A) Amyotrophic lateral sclerosis incidence rate in Denmark, 1982–2009, stratified by age at time of diagnosis (discharge). B) Amyotrophic lateral sclerosis incidence rate by birth cohort, stratified by age at time of diagnosis (discharge). Lines correspond to each age group (solid: 45–50 years; short dash: 51–60 years; dotted: 61–70 years; dash-dot: 71–80 years; and long dash: >80 years).

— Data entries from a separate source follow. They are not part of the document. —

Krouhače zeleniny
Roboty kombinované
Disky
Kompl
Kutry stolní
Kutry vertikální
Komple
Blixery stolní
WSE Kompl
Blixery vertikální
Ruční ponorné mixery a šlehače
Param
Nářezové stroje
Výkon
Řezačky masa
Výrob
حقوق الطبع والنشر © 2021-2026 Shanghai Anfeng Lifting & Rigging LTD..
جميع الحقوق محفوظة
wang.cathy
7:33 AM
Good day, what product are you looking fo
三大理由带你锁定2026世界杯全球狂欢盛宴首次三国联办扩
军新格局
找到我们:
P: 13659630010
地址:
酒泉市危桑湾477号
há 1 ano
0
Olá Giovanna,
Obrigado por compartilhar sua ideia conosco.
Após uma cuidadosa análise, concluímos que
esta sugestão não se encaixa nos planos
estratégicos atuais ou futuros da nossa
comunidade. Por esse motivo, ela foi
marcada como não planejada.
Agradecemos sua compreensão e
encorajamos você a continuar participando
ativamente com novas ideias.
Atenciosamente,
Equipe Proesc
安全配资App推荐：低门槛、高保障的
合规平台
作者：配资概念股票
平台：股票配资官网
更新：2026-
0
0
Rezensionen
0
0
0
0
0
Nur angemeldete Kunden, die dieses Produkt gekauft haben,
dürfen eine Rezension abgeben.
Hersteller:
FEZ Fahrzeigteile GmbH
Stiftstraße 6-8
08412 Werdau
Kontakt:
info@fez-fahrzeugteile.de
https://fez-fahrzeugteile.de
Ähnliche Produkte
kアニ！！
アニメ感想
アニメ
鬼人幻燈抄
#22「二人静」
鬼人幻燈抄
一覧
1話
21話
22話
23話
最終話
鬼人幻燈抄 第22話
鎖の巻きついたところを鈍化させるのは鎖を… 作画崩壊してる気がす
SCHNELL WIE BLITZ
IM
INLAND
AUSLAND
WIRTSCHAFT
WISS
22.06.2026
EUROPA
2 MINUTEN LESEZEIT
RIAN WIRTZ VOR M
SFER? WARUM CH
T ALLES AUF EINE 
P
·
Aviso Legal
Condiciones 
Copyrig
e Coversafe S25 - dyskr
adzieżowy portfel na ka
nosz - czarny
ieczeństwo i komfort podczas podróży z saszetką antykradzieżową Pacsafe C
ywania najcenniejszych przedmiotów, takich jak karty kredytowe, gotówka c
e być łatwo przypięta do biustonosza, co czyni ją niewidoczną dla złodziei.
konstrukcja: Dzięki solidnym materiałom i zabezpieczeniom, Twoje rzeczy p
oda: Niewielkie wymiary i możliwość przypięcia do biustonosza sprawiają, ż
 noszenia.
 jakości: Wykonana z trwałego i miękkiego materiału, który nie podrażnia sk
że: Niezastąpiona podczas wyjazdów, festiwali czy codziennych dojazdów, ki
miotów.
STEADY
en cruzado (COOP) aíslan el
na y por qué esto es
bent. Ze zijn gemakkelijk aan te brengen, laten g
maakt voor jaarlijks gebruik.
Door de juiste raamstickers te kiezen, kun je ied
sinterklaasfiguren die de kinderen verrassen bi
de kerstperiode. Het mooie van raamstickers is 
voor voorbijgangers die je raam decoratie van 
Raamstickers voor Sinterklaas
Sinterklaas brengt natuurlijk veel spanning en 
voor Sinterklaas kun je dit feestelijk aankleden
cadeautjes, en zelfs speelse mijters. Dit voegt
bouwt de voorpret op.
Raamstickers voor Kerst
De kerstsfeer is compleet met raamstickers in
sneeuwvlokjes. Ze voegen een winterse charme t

The APC modeling results (with age, period, and cohort year modeled continuously with splines) formally indicated that the age-period model provided the best fit to the data, although the full APC model was only marginally nonsignificant (P = 0.08; Table 2). Plots from full APC models for incidence showed a slight period increase between 1992 and 1996 and a cohort effect of increasing incidence over birth cohorts before 1920 (Figure 5), which mirrored the mortality data, particularly the post-1982 mortality data. As in the mortality data, reparameterizing the model to constrain the cohort effect, rather than the period effect, to be 0 on average with 0 slope did not materially change these results (Web Figure 4), with some of the overall increase being transferred to the period effect. Of note, though, is that even in this reparameterization, the increase with increasing birth cohorts before birth year 1910 was still seen. Results were similar when stratified by sex, although there was evidence of a stronger birth cohort effect among women, particularly among later birth cohorts (after 1940). Because the cohort effect was borderline significant, we also considered the alternative age-period-interaction model (Web Table 1).
(Enlarge Image)
Figure 5.
Age-period-cohort model of amyotrophic lateral sclerosis incidence in Denmark, 1982–2009, with average period effect constrained to be zero. A) Estimated period effects relative to 1990. B) Estimated birth cohort effects relative to 1920.
Sex Ratio
For both incidence rate and mortality rate, male and female rates converged over time up to 1995–2000 and began to diverge thereafter. The relative mortality rate ratio in women relative to men rose from 0.42 to 0.88 between 1970–1975 and 1995–2000 and decreased to 0.71 by 2005–2010. The relative incidence rate ratio for women relative to men rose from 0.59 to 0.91 between 1982–1985 and 1995–2000 and decreased to 0.80 by 2005–2010 (Figure 6).
(Enlarge Image)
Figure 6.
Relative amyotrophic lateral sclerosis mortality and incidence rates in women versus men in Denmark, 1970–2009.